Earlier today, on the way to the store I was listening to the end ofThis American Life. The show this week riffed off the phrase "mistakes were made" and focused on people who, after fucking up royally, made performative apologies without actually saying "I'm sorry." An e-mail I got from Walt early this year and subsequently deleted (but not before drafting a response I never got around to sending) comes to mind.
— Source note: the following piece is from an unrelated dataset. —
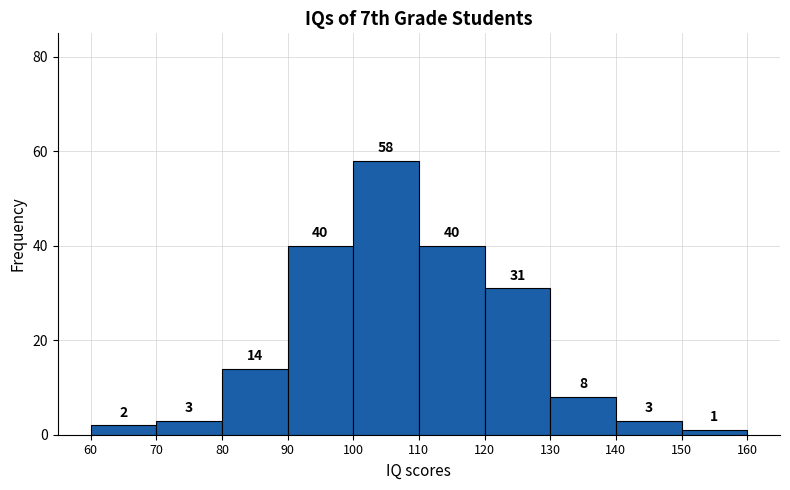

What is the height of the bar covering 130 to 140 on the x-axis?

8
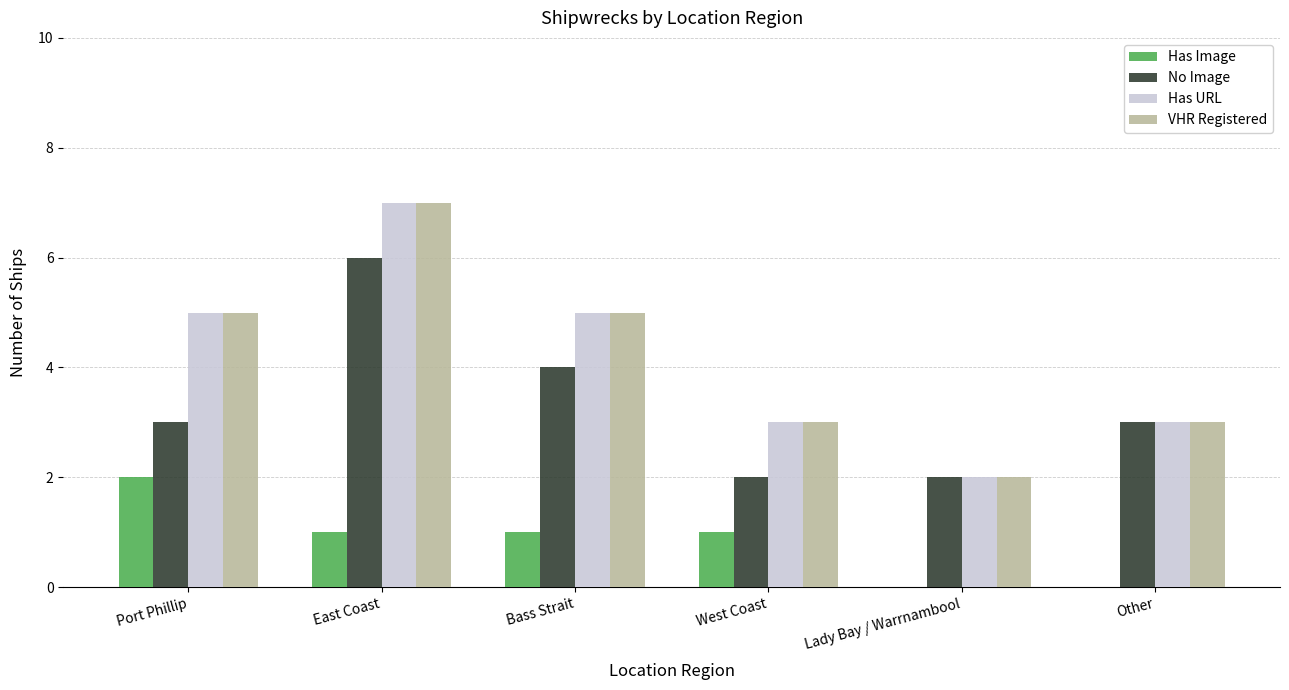

What is the approximate value of VHR Registered at Bass Strait?

5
At the very end, Ira Glass talked about discussing the show's topic with a colleague at NPR (one of the writers for Market Place whose name escapes me) and the writer mentioned a poem by William Carlos Williams. When he read it on air, I mouthed along because I've had this poem quasi-memorized for a couple years now. He noted that when he first read it in grade school his teacher told him it was an actual note Williams left his wife one day. Lou taught us that Williams had affairs and the plums in the icebox aren't plums at all. But he isn't sorry either way...

THIS IS JUST TO SAY
I have eaten
the plums
that were in
the icebox

and which
you were probably
saving
for breakfast

Forgive me
they were delicious
so sweet
and so cold

-William Carlos Williams

The writer, after all these years, is still infuriated by the line "you were probably/saving/for breakfast". He knew they were being saved. He knew her. And to him the "Forgive me" isn't so much mea culpa as it is a demand. I love this poem. I loved it when Lou first read it, the way he read every poem, slow and lingering. Lou, I think, had experience with plums. It's devious and beautiful in how it much it asks and how little is has to say. After the poem, a series of regular AL contributors read their own. Some were better than others. Some more in keeping with Williams winking simplicity. Others, well just one really, were too malicious to be really good.

Lately, this poem reminds me of Jason. That might not be fair because I do feel bad about how things ended. They again, look at that last sentence. How things ended? Mistakes were made. Maybe I didn't give him the benefit of the doubt. Lord knows I haven't given anyone much lately. I guess in watching other people wind up with someone just because they couldn't stand to be alone, I decided the opposite of that is probably better. I can't always stand to be alone either. When things start going inexplicably down the tube it's nice to able to just call someone whose job it is to help make it better. That's nice. But at what cost? I don't have time to really care about someone else. I don't even have time not to find unforgivable fault in them. I can't find fault in the plums though. The plums are always sweet. It's what comes after plums or the things you have to do to get to plums that seems to be most problematic lately. I don't know if I want the plums that badly. However sweet they taste.